When word of the invitation got out, several southern publications objected, saying that Lou Hoover had “defiled the White House.” The Mobile Alabama Press charged that Lou had offered the nation “an arrogant insult.” Social mixing of the two races would not do, newspapers claimed, especially in the nation’s most famous home.
Lou Hoover’s determination to hold the DePriest tea as scheduled, in spite of criticism, reinforced her growing reputation as egalitarian. She drove herself around Washington, and invited a wide variety of people to dinners. Woman’s Home Journal noted that she “does not keep the rules, but mixes the great and the near-great with the obscure and the near obscure.”
Any woman willing to brave such controversy and criticism might have been expected to be more open with the press. But Lou Hoover was far less open with reporters than she had been in her early days in Washington. White House reporters suffered such a dry spell that they resorted to unprecedented tactics to get stories and information. Bess Furman managed to get into the family quarters by posing as one of a group of girl scouts performing Christmas carols. She dressed in the traditional uniform with her hair tucked under her cap, and passed herself off as “one of the taller girls.” She kept her face down, surreptitiously taking in details so she could write an account of how the President’s family celebrated Christmas. Furman sent a copy of the article to Lou Hoover, who marked it “nice story” without ever discovering who provided the details.
In political matters, Lou took a much more traditional role as First Lady. If she ever disagreed with the President on any matter, she kept it to herself. She made her suggestions for economic recovery fit her husband’s. Her public pronouncements on how to end the Great Depression reinforced her husband’s belief in relying on volunteerism. Even after Herbert lost the 1932 election, she went on national radio to continue to encourage women to volunteer. She said that if everybody helped, there would be plenty of food and clothing for all.

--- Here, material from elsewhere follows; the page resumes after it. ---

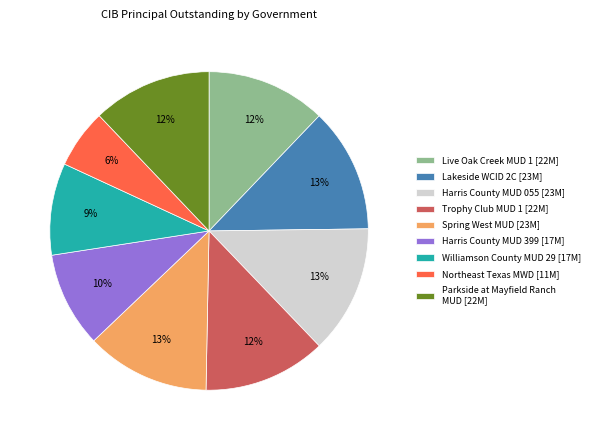

Count the number of slices in the pie.

9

More so than most of her predecessors, Lou Hoover had exceptional ability, training, and experience for leadership, and she foreshadowed Elenor Roosevelt in her considerable energy and active participation in her husband’s presidency. Alice Roosevelt Longworth credited Lou Hoover with being the first president’s wife “to take a public part on her own.” But Lou’s natural reticence unfortunately isolated her.

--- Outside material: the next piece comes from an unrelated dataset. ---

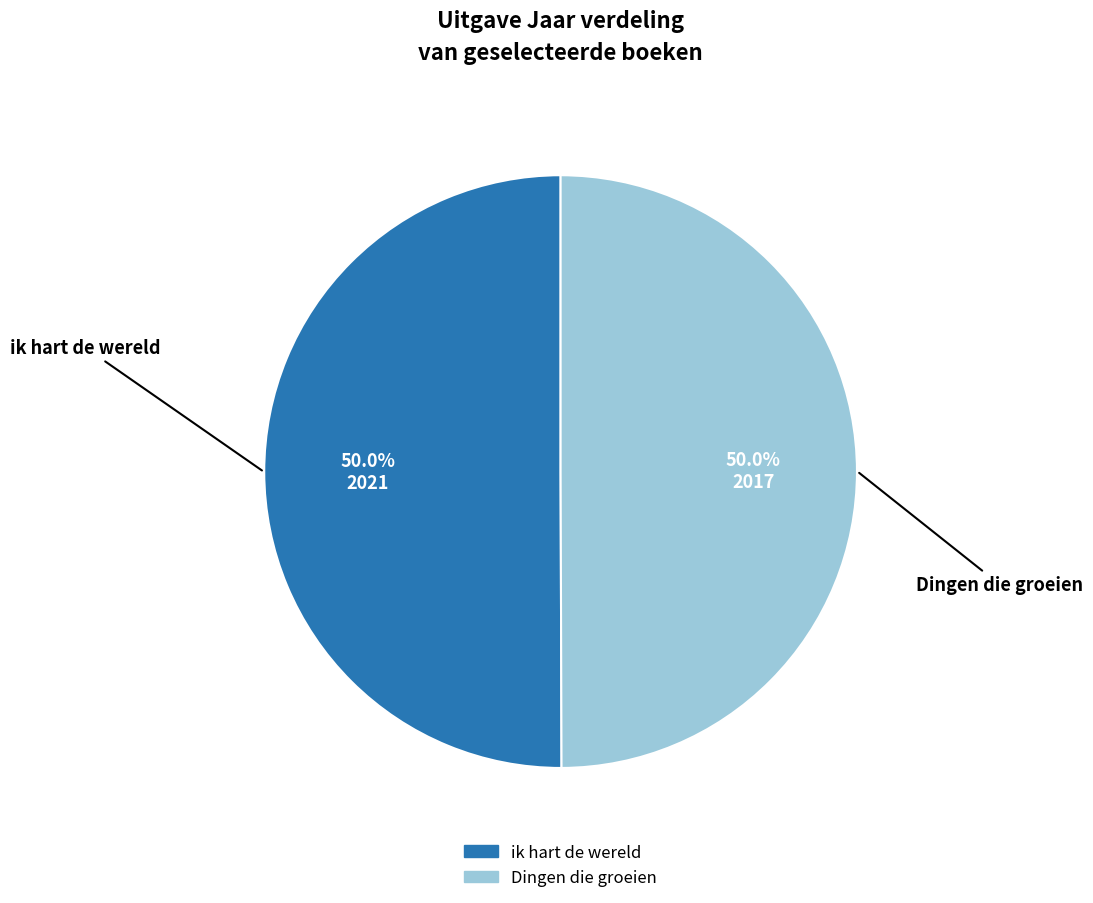

Approximately how many times larger is the value at ik hart de wereld compared to Dingen die groeien?

1.0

A letter written by Lou Hoover, not long before her death in 1944, to her husband and sons, revealed her view of her life. The woman who started out camping and fishing like a boy, and then proceeded to earn a geology degree equal to her husband’s, ended up describing her life as entirely peripheral to him and their sons: “I have been lucky to have my trail move alongside that of such exceptional men and boys.”